It was an active post-FOMC/Powell session in Asia with plenty of news and data flow, and plenty of FX movement.

We kicked off with Q4 GDP from New Zealand, with the second consecutive quarter of contraction for the economy and thus a ‘technical’ recession. A ‘technical’ recession is a recession, commonly defined as two consecutive quarters of negative economic growth. NZD/USD dipped a little on the data release but soon bounced back as the US dollar continued its down draft after the Fed decision. More on the USD losses to come a little further down in this wrap.

Data flow from Japan was the next set of notable items. The monthly Reuters Tankan survey, which serves as a key indicator for the Bank of Japan's quarterly Tankan survey, due on April 1, showed that confidence at big Japanese companies rebounded to a three-month high in March, and the service-sector mood rose to a seven-month high.

Japanese February trade data followed soon after; exports grew for a third consecutive month on the back of shipments of vehicles. In less bright news imports missed expectations.

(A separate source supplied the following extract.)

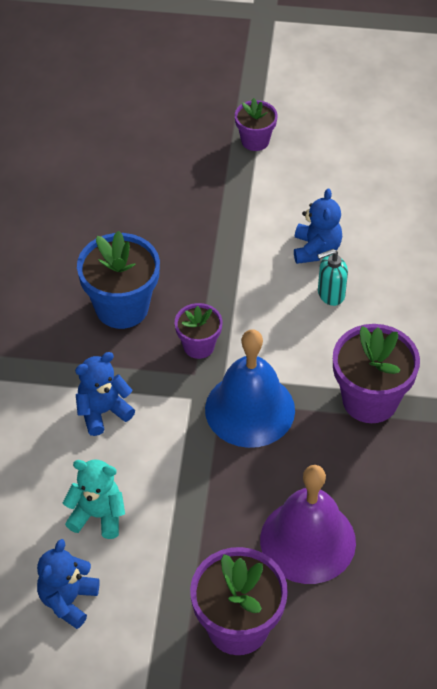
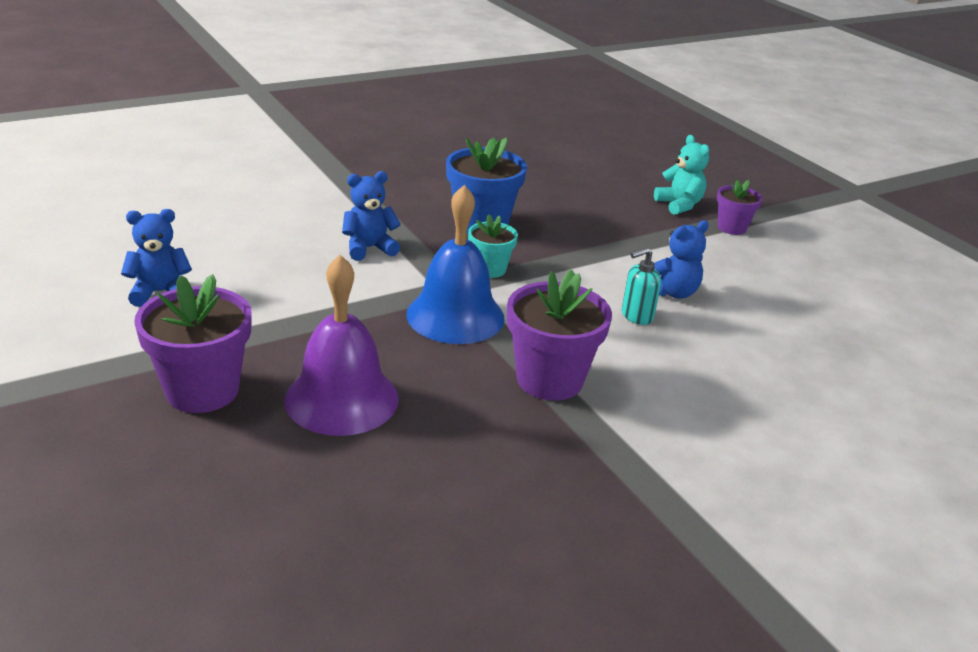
camera: 50 degrees right, 20 degrees down
turquoise teddy bear [63,460,125,539] -> turquoise teddy bear moved to [654,135,709,215]
blue teddy bear [75,352,135,436] -> blue teddy bear turned 45 degrees counterclockwise [342,171,401,261]
purple flower pot [175,303,222,359] -> turquoise flower pot [468,214,518,278]
turquoise soap dispenser [317,249,348,306] -> turquoise soap dispenser turned 60 degrees counterclockwise [622,247,661,325]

More in the bullets above.

On the session USD/JPY fell away, below its US-time lows and to under 150.50 before seeing some sideways movement around 150.40. Later in the session we had verbal intervention comments from Finance Minister Suzuki and Chief Cabinet Secretary Hayashi. More on these in the bullets above, along with remarks from Bank of Japan Governor Ueda, who added some detail to the reasoning behind the Bank’s tightening move earlier in the week.

From Australia today was another stunning employment report. The unemployment rate plunged to 3.7% from the previous month’s 4.1% (admittedly there was a small drop in participation) with 116K jobs added. The 78,200 rise in full-time employment was the most in 11 months. The Australian dollar and bond yields jumped. Further support for AUD came from an ANZ forecast for iron ore to trade between USD 90-110/ton for the remainder of 2024.

From China we saw the People’s Bank of China injecting the least amount of funds through reverse repos in open market operations since August 11, 2023. Later was a press conference including the PBoC and State Planner (the National Development and Reform Commission of the People's Republic of China (NDRC)). Remarks from PBOC and NDRC officials were supportive and upbeat on the economy, with a PBOC Deputy Governor saying he expects around 8% nominal economic growth for China in 2024. Maybe he is overstating expectations because 8% nominal would be a huge win for China. Oil traders might like to pay attention to this also, it implies a huge demand for oil this year from China. Indeed, after dribbling lower the oil price found some stability here during the session.

Gold rose. Regional equities rose also, following the strong lead from Wall Street.

As mentioned earlier the US dollar lost further ground during the day, adding to its US-time fall.